Фрагмент документа
_ _ _ _ _ _ _

В пьесе активно проявляет себя и мотив палача и жертвы. Всех персонажей можно четко разделить на палачей и жертв, при этом исход у представителей каждой группы одинаков – насильственная смерть. Симптоматично, что сюжет пьесы венчает приказ о самоуничтожении коммуны: палачи присоединяются к жертвам, а жертвы вынуждены стать палачами.
Важно отметить, что именно из этого абсурдистского мотива вырастает существенный для А. Казанцева прием формирования системы персонажей – разделение человеческих существ на «людей» и «нелюдей», – впоследствии ставший основным в поздней пьесе «Тот этот свет». «Нелюди» – это не только палачи, но и жертвы, испытывающие удовлетворение от самого процесса подчинения, радостно приветствующие репрессии и, к примеру, нововведения вроде кормления людей из корыт для скота (образ «Толстой»).
Мотив сумасшествия является сквозным в творчестве А. Казанцева. В пьесе «Великий Будда, помоги им!» большинству персонажей (в основном «палачам») присущи психические отклонения. Наиболее ярким и показательным в этом плане является сумасшествие Третьего солдата, палача-садиста. Став новым главой коммуны, он видит перед собой общество своей мечты – «абсолютно бесклассовое, бесконфликтное, патриотическое общество под условным названием “Тишина”» [7, с. 43]. Мечта об обществе без людей, состоящем исключительно из «нелюдей», раскрывается и в монологе брата Ла, который действует по принципу «отнять у людей смысл» (буквально сделать жизнь абсурдной). У человека не должно остаться ни желаний, ни стремлений, а смысл и логику он будет видеть лишь в приказах Организации Наверху. Идеальный раб, ничтожество становится долгосрочным проектом царящего абсурда.

_ _ _ _ _ _ _

Изображения страниц и извлечённый из них текст
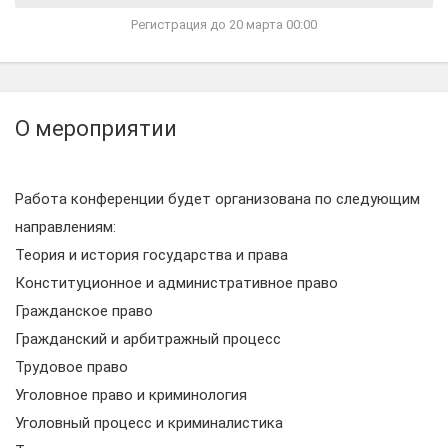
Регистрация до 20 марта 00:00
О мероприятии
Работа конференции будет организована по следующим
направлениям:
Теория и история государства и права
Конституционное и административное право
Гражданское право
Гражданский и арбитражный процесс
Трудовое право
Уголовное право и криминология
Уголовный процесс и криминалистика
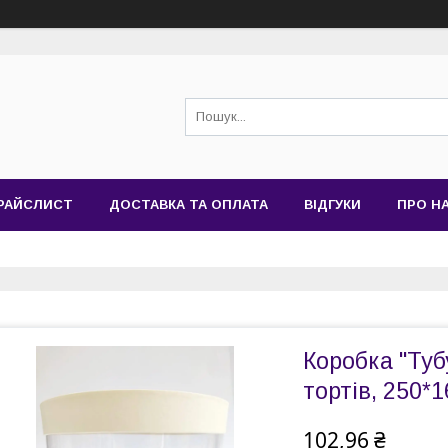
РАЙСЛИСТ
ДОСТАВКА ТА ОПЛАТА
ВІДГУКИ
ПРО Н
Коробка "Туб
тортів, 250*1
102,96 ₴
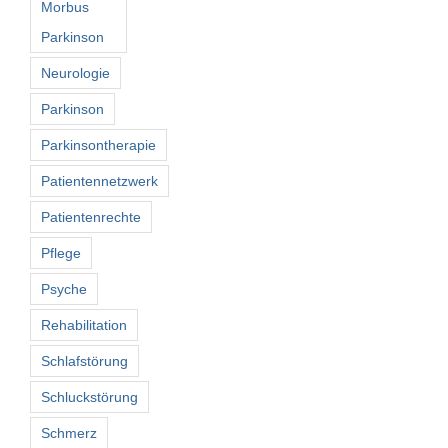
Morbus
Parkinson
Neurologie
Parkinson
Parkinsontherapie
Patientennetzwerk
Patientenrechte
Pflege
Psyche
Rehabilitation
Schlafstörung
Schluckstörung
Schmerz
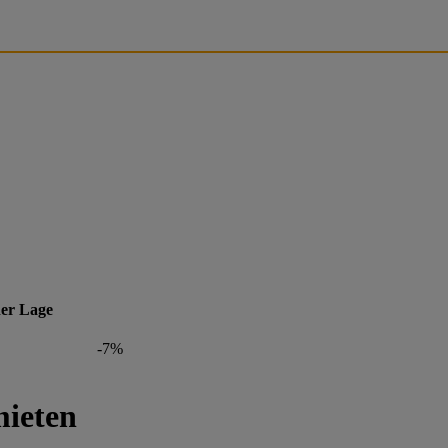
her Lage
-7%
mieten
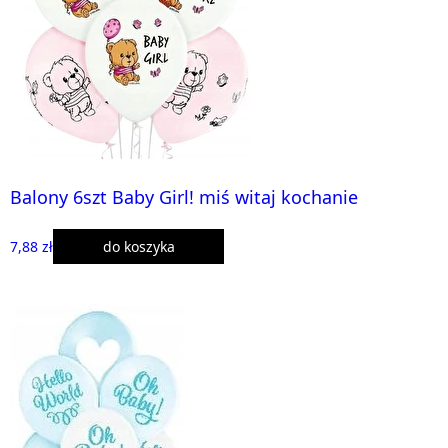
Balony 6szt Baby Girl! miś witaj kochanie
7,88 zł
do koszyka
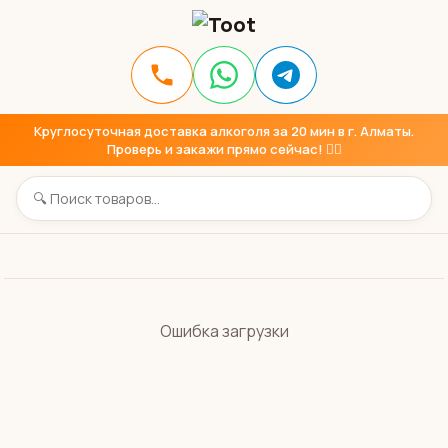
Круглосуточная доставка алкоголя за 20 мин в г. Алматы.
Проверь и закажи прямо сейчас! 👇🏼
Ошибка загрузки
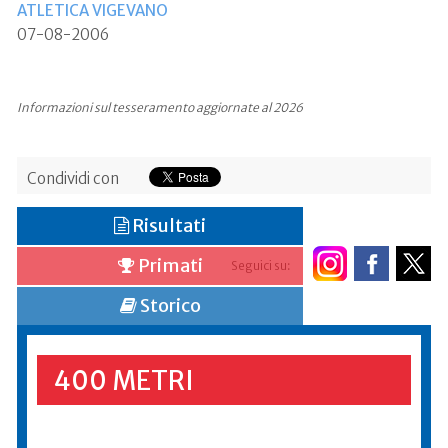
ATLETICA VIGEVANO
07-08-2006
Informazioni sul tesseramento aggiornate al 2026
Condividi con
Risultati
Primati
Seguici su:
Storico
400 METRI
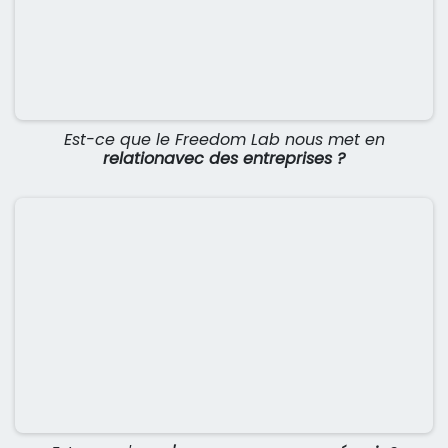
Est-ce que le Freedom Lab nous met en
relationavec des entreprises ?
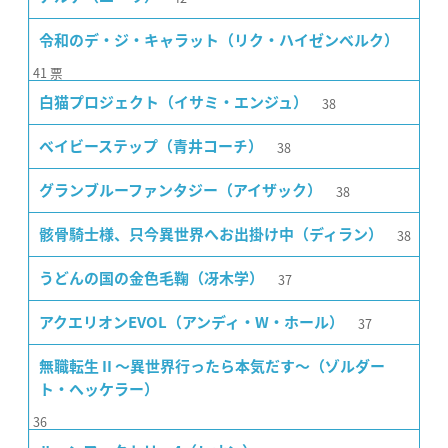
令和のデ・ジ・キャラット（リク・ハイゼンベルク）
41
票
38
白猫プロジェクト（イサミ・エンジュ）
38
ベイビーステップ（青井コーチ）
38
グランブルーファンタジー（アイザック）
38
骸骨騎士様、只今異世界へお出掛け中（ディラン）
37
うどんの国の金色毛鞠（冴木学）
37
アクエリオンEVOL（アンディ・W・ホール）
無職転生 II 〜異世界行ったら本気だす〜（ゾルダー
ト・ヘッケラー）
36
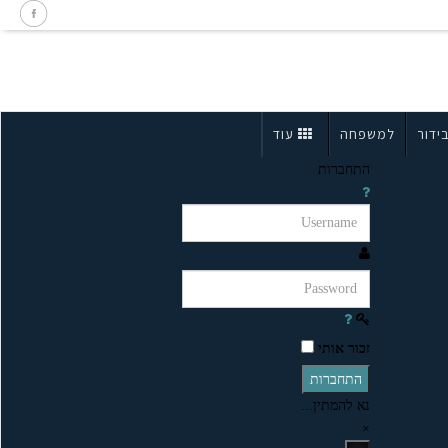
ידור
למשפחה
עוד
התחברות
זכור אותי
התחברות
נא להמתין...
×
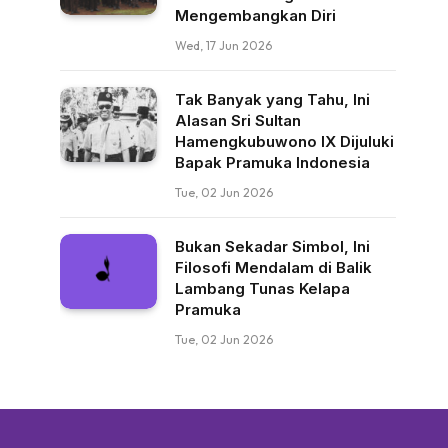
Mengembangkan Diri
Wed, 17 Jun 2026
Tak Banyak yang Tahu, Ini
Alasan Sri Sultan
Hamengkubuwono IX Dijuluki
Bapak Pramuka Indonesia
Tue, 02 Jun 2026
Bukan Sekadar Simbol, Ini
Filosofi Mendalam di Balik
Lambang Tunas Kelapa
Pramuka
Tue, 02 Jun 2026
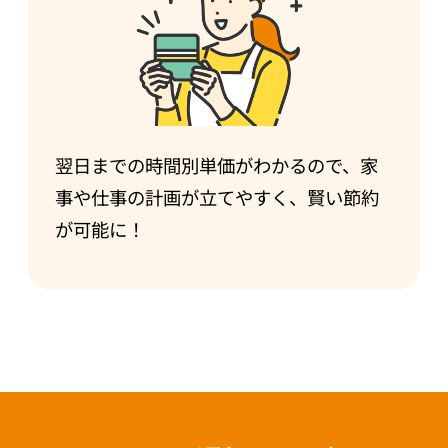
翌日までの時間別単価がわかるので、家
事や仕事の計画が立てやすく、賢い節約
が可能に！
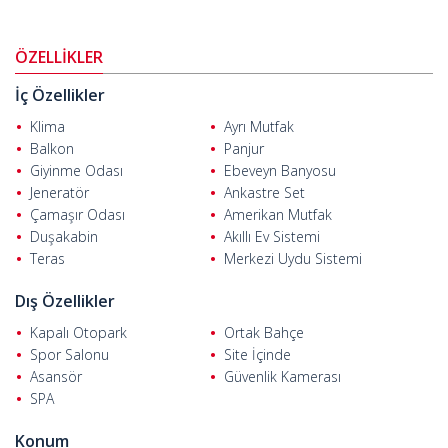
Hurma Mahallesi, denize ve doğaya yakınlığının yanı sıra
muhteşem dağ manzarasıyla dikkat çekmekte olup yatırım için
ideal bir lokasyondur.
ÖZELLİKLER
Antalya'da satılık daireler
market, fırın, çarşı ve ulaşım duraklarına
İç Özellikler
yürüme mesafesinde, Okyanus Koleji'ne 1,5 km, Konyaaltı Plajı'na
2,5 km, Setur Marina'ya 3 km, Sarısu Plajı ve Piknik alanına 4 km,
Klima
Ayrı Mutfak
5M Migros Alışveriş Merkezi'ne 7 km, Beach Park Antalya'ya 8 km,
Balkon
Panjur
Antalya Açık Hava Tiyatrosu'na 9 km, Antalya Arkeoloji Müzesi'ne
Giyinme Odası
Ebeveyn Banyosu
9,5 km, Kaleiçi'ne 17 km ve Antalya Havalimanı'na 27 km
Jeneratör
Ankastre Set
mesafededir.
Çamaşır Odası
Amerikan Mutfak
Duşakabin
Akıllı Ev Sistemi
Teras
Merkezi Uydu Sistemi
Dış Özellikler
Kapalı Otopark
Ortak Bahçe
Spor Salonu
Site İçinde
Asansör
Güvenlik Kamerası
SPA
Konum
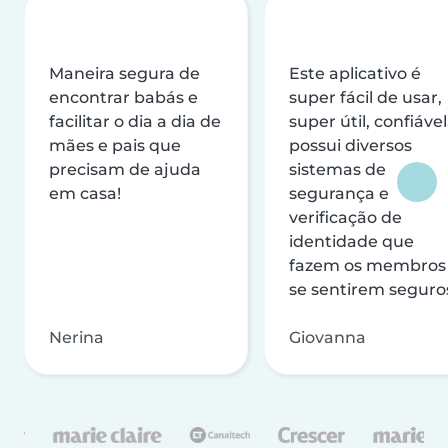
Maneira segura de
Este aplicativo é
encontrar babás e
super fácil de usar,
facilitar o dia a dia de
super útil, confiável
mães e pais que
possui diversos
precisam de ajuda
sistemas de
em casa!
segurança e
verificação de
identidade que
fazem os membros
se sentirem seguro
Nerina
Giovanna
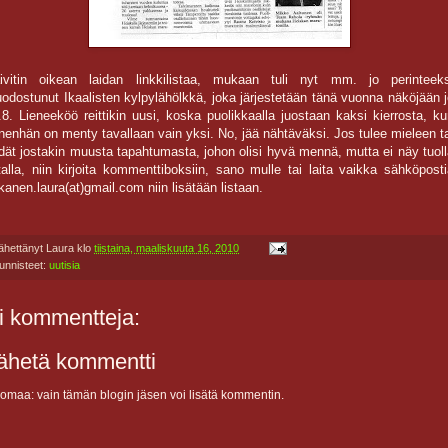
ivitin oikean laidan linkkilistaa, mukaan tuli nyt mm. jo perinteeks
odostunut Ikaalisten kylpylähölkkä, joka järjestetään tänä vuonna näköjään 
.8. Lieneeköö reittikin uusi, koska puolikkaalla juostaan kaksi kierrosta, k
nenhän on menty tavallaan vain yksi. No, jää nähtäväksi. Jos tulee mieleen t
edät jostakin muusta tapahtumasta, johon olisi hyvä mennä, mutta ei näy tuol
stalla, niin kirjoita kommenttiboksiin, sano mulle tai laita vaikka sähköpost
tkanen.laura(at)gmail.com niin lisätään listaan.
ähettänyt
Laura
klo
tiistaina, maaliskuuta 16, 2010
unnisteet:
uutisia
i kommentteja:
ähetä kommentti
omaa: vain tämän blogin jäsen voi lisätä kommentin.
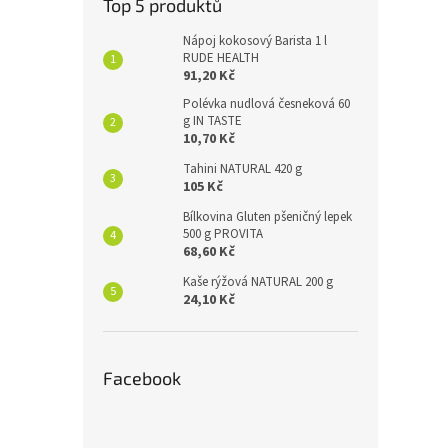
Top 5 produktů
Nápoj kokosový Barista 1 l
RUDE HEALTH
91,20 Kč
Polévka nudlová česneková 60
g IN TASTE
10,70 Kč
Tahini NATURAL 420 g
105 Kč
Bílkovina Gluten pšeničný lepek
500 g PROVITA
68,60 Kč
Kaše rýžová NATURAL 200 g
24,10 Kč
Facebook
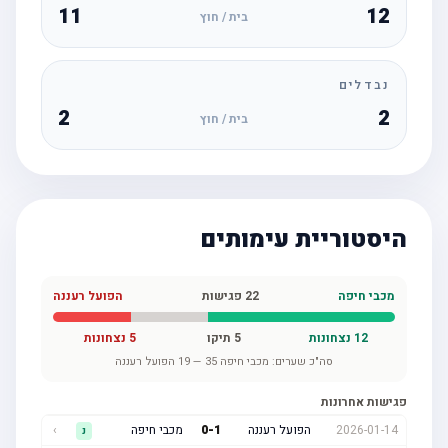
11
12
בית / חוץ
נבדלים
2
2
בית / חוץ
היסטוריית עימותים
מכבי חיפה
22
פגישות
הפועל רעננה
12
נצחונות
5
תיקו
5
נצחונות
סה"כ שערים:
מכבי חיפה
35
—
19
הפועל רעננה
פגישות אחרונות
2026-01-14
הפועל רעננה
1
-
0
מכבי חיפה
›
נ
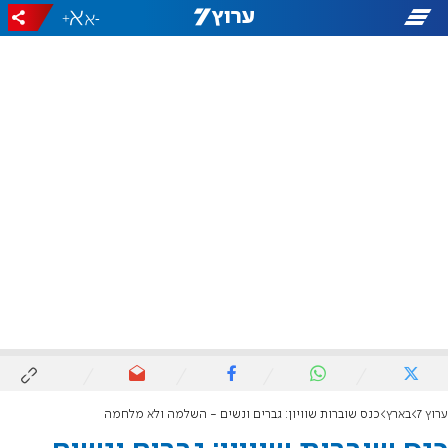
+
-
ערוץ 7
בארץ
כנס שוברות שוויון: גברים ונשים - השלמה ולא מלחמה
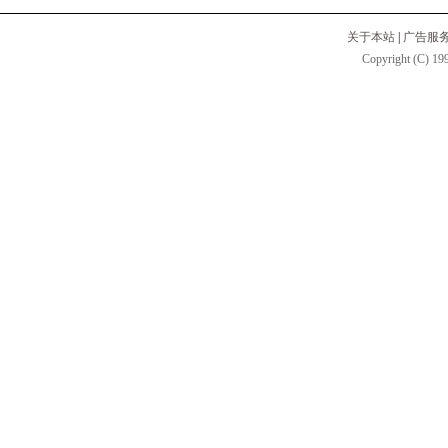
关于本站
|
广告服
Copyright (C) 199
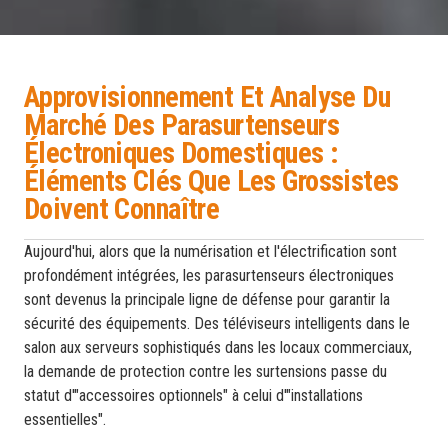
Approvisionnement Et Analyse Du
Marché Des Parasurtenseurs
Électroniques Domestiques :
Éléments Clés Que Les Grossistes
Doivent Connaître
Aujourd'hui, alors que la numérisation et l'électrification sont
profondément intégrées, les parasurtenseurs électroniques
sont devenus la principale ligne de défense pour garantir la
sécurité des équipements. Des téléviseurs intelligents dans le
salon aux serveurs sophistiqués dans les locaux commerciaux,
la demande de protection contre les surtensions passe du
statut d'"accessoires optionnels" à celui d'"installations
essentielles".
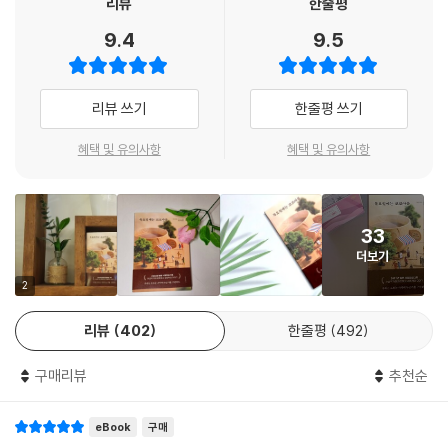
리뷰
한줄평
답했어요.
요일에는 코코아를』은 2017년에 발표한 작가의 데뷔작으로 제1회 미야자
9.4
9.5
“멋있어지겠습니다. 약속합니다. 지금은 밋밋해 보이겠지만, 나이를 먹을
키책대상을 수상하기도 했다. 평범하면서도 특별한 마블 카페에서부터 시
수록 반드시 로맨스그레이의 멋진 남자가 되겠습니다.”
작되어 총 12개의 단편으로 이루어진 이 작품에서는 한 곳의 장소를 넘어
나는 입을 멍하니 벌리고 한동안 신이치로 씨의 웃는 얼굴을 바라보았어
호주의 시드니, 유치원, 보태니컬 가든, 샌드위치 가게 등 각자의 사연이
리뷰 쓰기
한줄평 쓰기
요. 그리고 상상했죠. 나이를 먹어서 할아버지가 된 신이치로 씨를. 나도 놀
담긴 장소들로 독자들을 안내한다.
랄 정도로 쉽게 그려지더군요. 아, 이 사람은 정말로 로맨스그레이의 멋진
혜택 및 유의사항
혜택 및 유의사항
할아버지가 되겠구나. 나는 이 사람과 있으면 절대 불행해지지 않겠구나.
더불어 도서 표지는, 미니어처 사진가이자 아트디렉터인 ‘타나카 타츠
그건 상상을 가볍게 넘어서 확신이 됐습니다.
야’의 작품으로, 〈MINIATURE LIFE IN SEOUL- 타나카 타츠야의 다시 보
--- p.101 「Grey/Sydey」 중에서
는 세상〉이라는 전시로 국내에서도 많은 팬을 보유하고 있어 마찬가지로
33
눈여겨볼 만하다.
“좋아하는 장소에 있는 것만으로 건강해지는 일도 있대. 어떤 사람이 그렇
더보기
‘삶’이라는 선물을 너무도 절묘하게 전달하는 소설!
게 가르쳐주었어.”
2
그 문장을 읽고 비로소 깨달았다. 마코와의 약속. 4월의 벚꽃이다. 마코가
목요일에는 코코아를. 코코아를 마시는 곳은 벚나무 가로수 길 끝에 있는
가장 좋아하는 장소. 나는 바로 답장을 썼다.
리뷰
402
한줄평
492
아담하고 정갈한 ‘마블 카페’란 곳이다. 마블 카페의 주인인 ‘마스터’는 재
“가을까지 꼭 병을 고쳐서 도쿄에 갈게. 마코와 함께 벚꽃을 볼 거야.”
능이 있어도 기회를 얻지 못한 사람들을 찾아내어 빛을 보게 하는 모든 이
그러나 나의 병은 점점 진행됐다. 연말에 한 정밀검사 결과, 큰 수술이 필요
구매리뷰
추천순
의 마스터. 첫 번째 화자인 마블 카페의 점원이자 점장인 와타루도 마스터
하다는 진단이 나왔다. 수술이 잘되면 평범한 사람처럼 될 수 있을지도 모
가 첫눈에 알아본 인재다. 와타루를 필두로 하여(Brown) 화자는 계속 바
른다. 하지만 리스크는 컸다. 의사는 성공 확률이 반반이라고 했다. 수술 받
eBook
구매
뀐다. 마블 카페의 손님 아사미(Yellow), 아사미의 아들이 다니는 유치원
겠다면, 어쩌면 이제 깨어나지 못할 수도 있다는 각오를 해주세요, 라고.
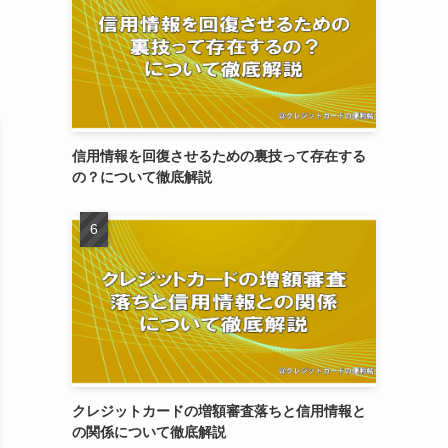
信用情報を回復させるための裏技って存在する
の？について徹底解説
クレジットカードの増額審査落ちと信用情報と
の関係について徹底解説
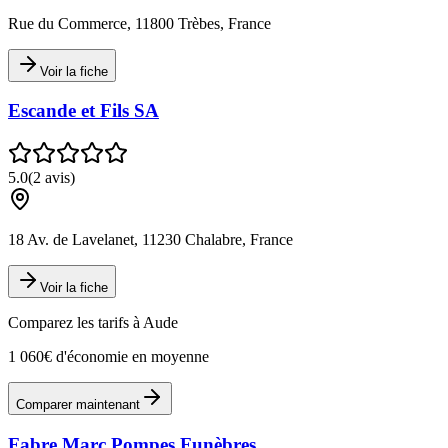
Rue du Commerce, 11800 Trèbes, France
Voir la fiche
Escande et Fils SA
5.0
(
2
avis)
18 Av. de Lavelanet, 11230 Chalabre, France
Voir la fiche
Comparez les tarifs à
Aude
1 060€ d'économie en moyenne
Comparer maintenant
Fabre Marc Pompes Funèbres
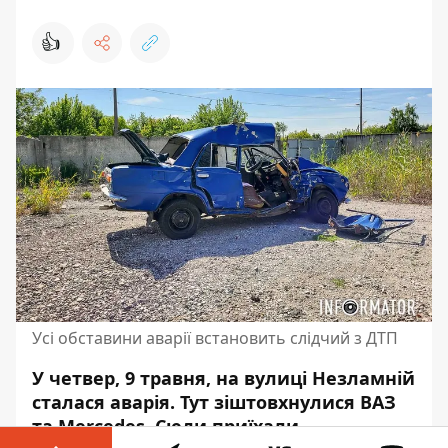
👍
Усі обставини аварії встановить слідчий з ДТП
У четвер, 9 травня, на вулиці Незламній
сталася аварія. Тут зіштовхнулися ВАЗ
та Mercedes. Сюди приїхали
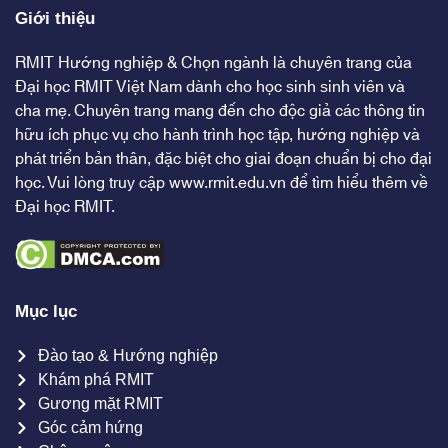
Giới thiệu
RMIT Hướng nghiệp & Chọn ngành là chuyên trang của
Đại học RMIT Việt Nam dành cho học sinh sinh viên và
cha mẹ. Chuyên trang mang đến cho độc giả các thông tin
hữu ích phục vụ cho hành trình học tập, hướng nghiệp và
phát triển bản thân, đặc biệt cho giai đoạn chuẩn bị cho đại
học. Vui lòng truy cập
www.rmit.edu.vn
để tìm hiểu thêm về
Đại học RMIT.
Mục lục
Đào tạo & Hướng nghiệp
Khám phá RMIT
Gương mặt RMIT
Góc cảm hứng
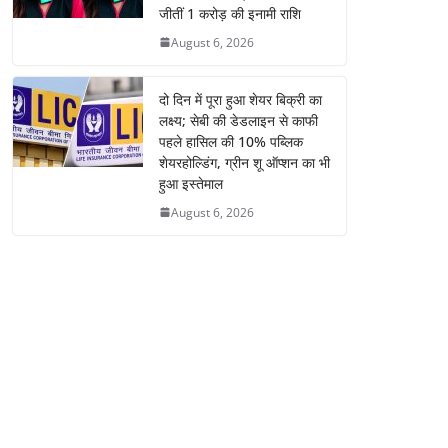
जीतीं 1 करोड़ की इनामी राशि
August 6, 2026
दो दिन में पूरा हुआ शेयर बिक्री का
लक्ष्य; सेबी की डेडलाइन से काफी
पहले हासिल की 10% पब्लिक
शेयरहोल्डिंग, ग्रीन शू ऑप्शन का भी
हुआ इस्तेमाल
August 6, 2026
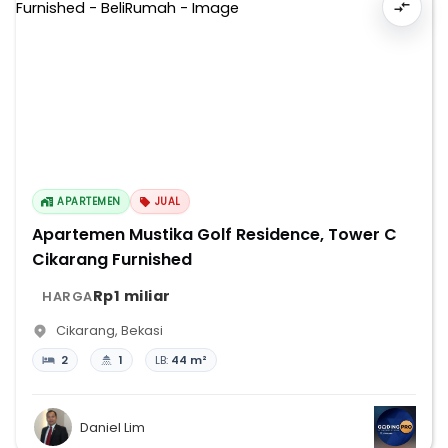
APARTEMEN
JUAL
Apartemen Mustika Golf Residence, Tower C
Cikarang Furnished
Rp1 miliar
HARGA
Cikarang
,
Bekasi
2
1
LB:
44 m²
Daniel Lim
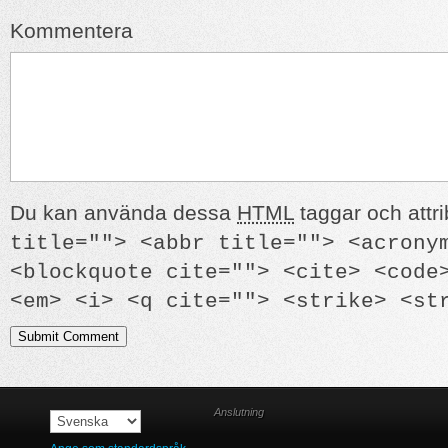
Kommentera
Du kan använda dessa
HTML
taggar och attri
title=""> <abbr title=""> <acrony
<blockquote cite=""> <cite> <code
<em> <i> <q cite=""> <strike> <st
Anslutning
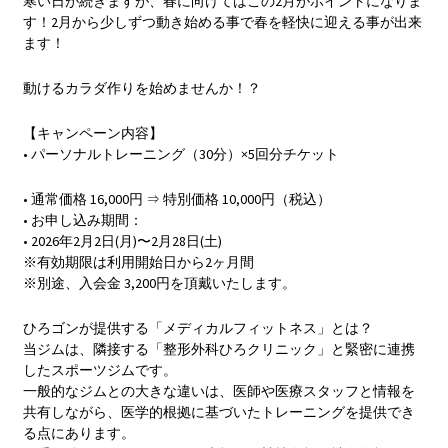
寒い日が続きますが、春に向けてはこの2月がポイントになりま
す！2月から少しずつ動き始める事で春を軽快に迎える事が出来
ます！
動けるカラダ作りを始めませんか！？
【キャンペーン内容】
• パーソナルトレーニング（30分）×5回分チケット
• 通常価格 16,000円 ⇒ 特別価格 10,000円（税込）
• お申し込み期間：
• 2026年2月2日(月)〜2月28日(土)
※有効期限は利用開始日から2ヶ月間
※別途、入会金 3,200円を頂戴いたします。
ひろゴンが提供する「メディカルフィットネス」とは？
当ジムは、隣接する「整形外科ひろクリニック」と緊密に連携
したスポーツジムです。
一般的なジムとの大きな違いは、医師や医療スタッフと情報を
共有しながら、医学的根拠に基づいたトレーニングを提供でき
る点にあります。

_ _ _ _ _ _ _

Вопросы для разбора
[1] Почему, согласно фрагменту, к «нелюдям» относятся не только палачи, но и жертвы? Ответьте одним–тремя предложениями.
[2] Перепишите из фрагмента отрывок: начните со слов «В пьесе активно» и остановитесь после слов «вынуждены стать палачами.».
[3] Под каким условным названием Третий солдат видит общество своей мечты, судя по фрагменту?

Ответы
[1] Такие жертвы испытывают удовлетворение от самого процесса подчинения. Они радостно приветствуют репрессии и нововведения вроде кормления людей из корыт для скота.

[2]
В пьесе активно проявляет себя и мотив палача и жертвы. Всех персонажей можно четко разделить на палачей и жертв, при этом исход у представителей каждой группы одинаков – насильственная смерть. Симптоматично, что сюжет пьесы венчает приказ о самоуничтожении коммуны: палачи присоединяются к жертвам, а жертвы вынуждены стать палачами.

[3] Под условным названием «Тишина».